Methods Matter: p-Hacking and Publication Bias in Causal Analysis in Economics

American Economic Review, November 2020

(with Abel Brodeur and Anthony Heyes)

The credibility revolution in economics has promoted causal identification using randomized control trials (RCT), difference-in-differences (DID), instrumental variables (IV) and regression discontinuity design (RDD). Applying multiple approaches to over 21,000 hypothesis tests published in 25 leading economics journals, we find that the extent of p-hacking and publication bias varies greatly by method. IV (and to a lesser extent DID) are particularly problematic. We find no evidence that (i) papers published in the Top 5 journals are different to others; (ii) the journal "revise and resubmit" process mitigates the problem; (iii) things are improving through time.

Brain Freeze: Outdoor Cold and Indoor Cognitive Productivity

Journal of Environmental Economics and Management, May 2020

(with Anthony Heyes)

We present first evidence that outdoor cold temperatures negatively impact indoor cognitive performance. We use a within-subject design and a large-scale dataset of adults in an incentivized setting. The performance decrement is large despite the subjects working in a fully climate-controlled environment. Using secondary data, we find evidence of partial adaptation at the organizational, individual and biological levels. The results are interpreted in the context of climate models that observe and predict an increase in the frequency of very cold days in some locations (e.g. Chicago) and a decrease in others (e.g. Beijing).

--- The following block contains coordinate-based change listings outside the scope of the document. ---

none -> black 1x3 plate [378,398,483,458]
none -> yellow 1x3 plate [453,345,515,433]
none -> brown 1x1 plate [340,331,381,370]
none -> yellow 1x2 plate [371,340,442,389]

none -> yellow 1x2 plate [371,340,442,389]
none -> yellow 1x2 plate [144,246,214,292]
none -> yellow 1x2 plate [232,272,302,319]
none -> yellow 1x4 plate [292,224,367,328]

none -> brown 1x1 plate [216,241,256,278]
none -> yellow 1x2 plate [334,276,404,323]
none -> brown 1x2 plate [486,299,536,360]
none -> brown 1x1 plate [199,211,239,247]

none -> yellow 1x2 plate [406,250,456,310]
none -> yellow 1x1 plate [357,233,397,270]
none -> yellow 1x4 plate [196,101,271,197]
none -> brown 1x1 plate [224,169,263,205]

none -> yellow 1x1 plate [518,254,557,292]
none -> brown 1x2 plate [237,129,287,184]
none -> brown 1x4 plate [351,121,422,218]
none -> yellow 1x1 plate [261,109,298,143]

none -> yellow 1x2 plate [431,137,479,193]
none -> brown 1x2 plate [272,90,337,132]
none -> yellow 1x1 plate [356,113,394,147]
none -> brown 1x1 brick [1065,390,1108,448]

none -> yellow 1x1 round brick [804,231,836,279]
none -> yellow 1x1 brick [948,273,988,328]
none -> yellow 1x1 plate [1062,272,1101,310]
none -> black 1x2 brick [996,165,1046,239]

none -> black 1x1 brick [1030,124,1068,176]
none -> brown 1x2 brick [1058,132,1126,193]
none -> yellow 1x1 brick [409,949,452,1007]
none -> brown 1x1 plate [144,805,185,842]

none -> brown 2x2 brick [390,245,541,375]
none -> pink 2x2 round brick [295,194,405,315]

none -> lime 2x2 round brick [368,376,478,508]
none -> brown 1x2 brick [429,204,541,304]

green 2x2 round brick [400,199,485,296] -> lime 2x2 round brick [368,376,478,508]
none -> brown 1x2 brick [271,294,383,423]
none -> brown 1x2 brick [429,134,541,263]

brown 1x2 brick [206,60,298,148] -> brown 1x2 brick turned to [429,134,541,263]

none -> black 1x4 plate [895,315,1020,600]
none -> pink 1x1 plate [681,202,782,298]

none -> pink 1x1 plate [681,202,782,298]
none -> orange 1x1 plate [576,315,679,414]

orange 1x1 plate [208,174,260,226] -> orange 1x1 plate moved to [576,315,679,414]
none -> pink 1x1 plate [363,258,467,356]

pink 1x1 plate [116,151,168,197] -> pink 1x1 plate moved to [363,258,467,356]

A Proposed Specification Check for p-Hacking

AEA Papers & Proceedings, May 2020

(with Abel Brodeur and Anthony Heyes)

We propose a specification check for p-hacking. More specifically, we advocate the reporting of t-curves and mu-curves—the t-statistics and estimated effect sizes derived from regressions using every possible combination of control variables from the researcher's set—and introduce a standardized and accessible implementation. Our specification check allows researchers, referees, and editors to visually inspect variation in effect sizes, significativity, and sensitivity to the inclusion of control variables. We provide a Stata command that implements the specification check. Given the growing interest in estimating causal effects, the potential applicability of this specification check to empirical studies is large.